In un periodo in cui tutti i casino online sono sempre più tecnologicamente all’avanguardia e offrono un’esperienza di gioco sempre più totale e simile a quella reale, diventa facilissimo scordarsi di come sia nato il gioco d’azzardo. In realtà, non c’è una precisa collocazione storica a cui fare riferimento, dal momento che, secondo gli esperti, il gioco d’azzardo esiste da oltre 800 anni. Pare sia nato in Cina nel 1200, da cui poi si è diffuso in tutto il resto del mondo. In un primo momento, questo gioco era destinato unicamente alle classi sociali più abbienti, che erano solite farsi ritrarre in dipinti molto interessanti proprio mentre giocavano d’azzardo.

Caravaggio e Georges de La Tour

A prima vista può sembrare che l’arte non abbia nulla da spartire con il gioco d’azzardo, eppure non è così. Infatti, nel corso dei secoli sono stati realizzati davvero tantissimi dipinti che hanno ad oggetto proprio delle scene riguardanti il gioco d’azzardo. E, tra l’altro, alcuni di questi quadri hanno un valore che si aggira intorno a qualche milione di dollari. Uno dei dipinti di maggior successo è certamente quello di Caravaggio, intitolato “I bari”. Si tratta di un quadro che venne realizzato verso la fine del 1500, in cui troviamo due uomini che stanno giocando a carte e un altro che si prodiga per sbirciarle.
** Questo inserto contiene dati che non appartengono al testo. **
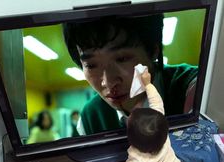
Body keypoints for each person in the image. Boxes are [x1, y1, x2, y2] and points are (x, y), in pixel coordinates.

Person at [63, 14, 198, 135]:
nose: (109, 82)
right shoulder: (91, 118)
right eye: (91, 65)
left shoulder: (194, 87)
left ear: (153, 51)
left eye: (122, 59)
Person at [125, 69, 183, 162]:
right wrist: (148, 84)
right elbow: (157, 103)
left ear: (132, 141)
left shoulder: (137, 156)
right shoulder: (163, 134)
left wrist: (128, 160)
Anche il dipinto di Georges de La Tour, intitolato “Il baro” è molto famoso e, tra l’altro, è stato creato pochi anni dopo, nel periodo che va dal 1626 al 1629. In questo caso vengono raffigurate delle donne mentre stanno giocando a carte con un uomo che, approfittando di un momento di distrazione, sfila due assi dalla cintura.

Il dipinto di Steen Jan

Un altro dipinto particolarmente apprezzato e conosciuto riguardante il gioco d’azzardo è certamente quello chiamato “Discussione durante una partita a carte”, che in origine venne realizzato dal genio di Jan Steen. È uno dei quadri di maggior rilievo nel corso del Secolo d’Oro Olandese. La scoperta di questo dipinto avvenne verso la seconda parte del XVII secolo: si può notare come nel quadro venga celebrata una litigata tra due giocatori di carte. Un vero e proprio capolavoro quello creato da Jan Steen, che è stato in grado di riprodurre su tela uno scorcio della quotidianità di quei tempi.

La collezione di Paul Cézanne

Davvero molto bello anche un altro quadro molto conosciuto, intitolato “I Giocatori di Carte”. Si tratta di una collezione che, in realtà, è formata da vari dipinti e porta la firma di Paul Cézanne. Si tratta di un artista che è diventato piuttosto noto nel corso del periodo Post Impressionistico in terra francese. Non realizzò solamente delle pitture, ma ebbe anche l’accortezza di approfondire il tema del gioco d’azzardo, studiando a fondo le abitudini dei giocatori di carte. La collezione è composta da ben cinque dipinti, che sono stati realizzati nel periodo che va dal 1890 e il 1895. Ciascuno di questi splendidi disegni ha un significato del tutto particolare, dal momento che a va raffigurare degli abitanti di un paese francese, che avevano il vizio dell’alcol e del gioco, e tutte le ore in cui non erano al lavoro le trascorrevano andavano di taverna in taverna.